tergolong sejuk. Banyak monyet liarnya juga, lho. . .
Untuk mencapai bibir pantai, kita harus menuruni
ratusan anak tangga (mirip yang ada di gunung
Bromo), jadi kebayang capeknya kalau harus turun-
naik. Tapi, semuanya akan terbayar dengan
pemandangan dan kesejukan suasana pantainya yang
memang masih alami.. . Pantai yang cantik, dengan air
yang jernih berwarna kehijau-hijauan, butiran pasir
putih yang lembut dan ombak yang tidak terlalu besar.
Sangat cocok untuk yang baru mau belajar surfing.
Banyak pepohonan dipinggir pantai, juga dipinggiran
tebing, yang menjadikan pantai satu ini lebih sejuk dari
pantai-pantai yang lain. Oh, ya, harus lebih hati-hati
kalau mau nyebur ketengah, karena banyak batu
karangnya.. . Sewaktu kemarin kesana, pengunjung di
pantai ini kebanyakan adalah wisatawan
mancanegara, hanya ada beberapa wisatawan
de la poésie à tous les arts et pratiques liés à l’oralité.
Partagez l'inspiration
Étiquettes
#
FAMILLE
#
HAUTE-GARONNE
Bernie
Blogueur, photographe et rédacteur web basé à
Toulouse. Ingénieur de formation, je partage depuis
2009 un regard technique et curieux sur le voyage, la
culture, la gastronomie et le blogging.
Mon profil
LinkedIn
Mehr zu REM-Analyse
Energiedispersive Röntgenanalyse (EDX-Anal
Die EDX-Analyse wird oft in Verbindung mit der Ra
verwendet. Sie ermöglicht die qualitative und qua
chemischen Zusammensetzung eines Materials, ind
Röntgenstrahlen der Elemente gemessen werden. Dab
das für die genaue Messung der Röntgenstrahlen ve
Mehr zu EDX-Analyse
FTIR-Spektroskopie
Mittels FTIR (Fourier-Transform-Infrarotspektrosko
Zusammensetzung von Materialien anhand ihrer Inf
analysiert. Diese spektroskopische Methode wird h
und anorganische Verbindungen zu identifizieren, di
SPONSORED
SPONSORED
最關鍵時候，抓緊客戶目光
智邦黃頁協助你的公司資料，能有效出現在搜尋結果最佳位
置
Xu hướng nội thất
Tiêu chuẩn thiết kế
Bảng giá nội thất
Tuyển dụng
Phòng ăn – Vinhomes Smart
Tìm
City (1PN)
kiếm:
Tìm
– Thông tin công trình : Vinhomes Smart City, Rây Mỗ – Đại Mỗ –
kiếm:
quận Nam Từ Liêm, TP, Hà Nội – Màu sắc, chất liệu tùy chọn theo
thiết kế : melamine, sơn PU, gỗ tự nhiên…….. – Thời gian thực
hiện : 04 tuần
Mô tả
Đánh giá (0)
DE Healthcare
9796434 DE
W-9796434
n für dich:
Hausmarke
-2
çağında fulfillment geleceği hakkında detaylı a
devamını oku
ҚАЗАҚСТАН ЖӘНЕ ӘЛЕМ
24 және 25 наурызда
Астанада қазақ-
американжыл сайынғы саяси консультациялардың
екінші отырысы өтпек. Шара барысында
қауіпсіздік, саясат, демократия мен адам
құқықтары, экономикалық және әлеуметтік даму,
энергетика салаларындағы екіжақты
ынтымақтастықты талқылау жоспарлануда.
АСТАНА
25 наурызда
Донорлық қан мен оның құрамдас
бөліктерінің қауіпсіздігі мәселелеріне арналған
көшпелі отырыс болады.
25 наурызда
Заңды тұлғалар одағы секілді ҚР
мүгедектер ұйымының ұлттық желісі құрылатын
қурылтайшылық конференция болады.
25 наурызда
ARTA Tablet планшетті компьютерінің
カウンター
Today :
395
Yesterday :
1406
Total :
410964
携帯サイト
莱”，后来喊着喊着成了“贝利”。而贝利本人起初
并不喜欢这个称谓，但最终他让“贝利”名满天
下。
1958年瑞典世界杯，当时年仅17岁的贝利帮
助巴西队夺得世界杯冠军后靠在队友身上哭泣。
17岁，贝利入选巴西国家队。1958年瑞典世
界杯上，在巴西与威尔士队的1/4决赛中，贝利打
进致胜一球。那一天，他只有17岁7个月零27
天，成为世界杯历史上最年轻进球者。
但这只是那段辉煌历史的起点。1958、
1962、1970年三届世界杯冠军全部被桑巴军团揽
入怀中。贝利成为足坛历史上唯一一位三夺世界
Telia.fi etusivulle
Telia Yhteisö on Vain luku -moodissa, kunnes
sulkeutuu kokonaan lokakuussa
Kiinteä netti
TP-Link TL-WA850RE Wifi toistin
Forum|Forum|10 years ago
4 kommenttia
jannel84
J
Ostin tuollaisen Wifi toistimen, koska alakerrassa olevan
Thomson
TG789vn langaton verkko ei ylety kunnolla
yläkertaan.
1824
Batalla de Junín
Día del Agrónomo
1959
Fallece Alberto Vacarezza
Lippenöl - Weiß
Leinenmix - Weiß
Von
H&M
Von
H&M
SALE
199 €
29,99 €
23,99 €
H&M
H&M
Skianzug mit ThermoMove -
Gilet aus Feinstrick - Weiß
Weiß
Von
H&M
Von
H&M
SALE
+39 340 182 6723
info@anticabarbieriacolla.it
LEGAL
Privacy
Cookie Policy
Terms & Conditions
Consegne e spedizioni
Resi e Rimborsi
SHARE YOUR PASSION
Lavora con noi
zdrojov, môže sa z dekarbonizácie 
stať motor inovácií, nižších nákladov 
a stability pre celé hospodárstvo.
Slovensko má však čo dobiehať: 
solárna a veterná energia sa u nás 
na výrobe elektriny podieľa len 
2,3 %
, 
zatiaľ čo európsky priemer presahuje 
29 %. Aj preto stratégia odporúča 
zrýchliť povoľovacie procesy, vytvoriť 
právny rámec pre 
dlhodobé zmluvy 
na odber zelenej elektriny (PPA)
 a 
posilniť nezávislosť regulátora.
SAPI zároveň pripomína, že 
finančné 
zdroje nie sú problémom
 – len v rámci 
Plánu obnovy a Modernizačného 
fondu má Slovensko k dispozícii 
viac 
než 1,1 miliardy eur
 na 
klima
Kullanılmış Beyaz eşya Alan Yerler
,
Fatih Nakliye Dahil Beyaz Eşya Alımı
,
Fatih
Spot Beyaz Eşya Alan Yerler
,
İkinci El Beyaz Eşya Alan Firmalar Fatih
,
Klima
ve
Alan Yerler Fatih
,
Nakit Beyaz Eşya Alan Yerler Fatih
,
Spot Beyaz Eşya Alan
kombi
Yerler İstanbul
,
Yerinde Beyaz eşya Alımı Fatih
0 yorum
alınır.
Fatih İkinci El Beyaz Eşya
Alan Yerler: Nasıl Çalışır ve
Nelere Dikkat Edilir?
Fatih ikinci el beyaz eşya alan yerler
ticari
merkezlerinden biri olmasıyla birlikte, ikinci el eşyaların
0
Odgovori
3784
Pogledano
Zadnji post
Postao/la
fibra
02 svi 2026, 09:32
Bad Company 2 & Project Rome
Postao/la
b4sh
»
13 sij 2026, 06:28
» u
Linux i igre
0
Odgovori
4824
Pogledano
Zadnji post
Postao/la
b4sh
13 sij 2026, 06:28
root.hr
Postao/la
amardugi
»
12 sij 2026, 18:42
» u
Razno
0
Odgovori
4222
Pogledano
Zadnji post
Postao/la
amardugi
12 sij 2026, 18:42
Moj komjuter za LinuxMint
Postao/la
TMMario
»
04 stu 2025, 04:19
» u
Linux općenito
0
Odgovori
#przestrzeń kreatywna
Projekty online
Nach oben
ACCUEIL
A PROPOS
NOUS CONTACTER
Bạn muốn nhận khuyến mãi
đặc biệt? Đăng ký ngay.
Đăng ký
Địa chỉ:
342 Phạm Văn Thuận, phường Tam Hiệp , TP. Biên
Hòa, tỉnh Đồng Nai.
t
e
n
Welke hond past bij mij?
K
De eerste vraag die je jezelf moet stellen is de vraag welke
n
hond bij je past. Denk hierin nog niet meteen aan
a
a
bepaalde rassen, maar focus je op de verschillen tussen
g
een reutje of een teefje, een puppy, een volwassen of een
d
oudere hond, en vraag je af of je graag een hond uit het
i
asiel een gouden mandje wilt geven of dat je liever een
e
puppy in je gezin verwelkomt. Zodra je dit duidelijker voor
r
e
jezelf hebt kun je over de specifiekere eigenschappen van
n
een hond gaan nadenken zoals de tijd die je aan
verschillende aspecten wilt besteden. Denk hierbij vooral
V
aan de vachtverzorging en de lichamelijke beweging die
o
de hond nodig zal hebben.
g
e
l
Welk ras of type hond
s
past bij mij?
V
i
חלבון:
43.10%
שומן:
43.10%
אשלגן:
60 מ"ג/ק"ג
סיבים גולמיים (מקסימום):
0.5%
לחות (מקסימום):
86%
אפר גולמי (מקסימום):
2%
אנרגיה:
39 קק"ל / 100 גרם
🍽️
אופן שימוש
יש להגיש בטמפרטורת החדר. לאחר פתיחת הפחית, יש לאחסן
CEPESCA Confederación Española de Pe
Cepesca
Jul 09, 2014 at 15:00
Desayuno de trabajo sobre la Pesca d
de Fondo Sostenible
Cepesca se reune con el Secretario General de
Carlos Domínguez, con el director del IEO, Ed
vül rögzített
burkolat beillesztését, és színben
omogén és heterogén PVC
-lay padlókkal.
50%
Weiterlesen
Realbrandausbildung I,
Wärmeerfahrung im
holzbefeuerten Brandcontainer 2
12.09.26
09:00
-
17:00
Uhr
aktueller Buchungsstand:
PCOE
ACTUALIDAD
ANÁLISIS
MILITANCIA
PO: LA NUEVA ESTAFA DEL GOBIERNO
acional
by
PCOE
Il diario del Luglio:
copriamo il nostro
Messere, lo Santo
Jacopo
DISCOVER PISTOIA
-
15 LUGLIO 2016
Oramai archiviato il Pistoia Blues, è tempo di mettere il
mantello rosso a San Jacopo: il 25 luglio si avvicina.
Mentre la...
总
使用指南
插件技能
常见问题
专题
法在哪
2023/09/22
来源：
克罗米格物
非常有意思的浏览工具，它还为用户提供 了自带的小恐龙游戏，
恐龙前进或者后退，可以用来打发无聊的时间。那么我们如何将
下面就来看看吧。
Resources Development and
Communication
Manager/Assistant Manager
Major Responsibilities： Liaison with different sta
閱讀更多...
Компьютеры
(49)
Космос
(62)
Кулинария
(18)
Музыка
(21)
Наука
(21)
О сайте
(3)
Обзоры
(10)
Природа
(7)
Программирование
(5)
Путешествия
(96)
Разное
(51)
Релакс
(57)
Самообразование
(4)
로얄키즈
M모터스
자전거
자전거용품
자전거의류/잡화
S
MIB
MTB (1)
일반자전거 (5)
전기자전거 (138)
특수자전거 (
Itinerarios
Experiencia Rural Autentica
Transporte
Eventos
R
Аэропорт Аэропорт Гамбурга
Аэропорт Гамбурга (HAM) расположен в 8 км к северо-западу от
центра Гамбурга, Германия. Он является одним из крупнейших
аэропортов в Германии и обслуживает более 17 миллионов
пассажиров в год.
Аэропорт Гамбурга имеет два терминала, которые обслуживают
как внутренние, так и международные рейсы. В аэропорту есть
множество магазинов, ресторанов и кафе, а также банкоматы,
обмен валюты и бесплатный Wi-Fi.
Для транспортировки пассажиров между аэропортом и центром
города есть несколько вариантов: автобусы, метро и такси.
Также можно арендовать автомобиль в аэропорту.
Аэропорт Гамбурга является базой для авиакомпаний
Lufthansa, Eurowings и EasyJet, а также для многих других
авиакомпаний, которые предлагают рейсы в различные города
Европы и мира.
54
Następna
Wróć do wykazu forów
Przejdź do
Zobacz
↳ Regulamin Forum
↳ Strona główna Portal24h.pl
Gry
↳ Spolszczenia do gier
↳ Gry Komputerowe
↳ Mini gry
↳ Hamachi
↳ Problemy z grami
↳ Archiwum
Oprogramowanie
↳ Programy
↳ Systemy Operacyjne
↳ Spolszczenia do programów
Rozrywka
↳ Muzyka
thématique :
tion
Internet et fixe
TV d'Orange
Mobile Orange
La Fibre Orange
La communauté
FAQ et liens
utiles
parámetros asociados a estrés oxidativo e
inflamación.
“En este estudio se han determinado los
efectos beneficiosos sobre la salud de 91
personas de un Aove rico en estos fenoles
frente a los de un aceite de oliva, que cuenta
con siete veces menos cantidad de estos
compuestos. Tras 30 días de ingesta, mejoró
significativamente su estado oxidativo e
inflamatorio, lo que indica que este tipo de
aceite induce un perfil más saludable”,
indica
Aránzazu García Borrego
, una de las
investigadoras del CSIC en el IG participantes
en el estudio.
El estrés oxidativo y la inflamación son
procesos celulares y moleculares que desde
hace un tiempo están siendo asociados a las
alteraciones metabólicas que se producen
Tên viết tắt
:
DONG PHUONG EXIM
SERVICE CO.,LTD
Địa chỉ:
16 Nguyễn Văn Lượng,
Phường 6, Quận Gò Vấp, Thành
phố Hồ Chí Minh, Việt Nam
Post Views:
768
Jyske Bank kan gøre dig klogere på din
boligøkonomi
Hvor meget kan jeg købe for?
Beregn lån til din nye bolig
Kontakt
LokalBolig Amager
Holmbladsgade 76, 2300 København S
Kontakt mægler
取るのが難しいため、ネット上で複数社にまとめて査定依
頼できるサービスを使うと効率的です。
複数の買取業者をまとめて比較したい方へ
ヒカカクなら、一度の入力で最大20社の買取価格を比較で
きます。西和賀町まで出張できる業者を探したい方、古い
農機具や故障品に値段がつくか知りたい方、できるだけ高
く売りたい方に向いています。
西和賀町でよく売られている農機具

WHAT THE EXERCISE ASKS
Restate the data word for word. Begin at its first line, end at the line that contains "putih yang lembut", and include both.

ANSWER BOX
tergolong sejuk. Banyak monyet liarnya juga, lho. . .
Untuk mencapai bibir pantai, kita harus menuruni
ratusan anak tangga (mirip yang ada di gunung
Bromo), jadi kebayang capeknya kalau harus turun-
naik. Tapi, semuanya akan terbayar dengan
pemandangan dan kesejukan suasana pantainya yang
memang masih alami.. . Pantai yang cantik, dengan air
yang jernih berwarna kehijau-hijauan, butiran pasir
putih yang lembut dan ombak yang tidak terlalu besar.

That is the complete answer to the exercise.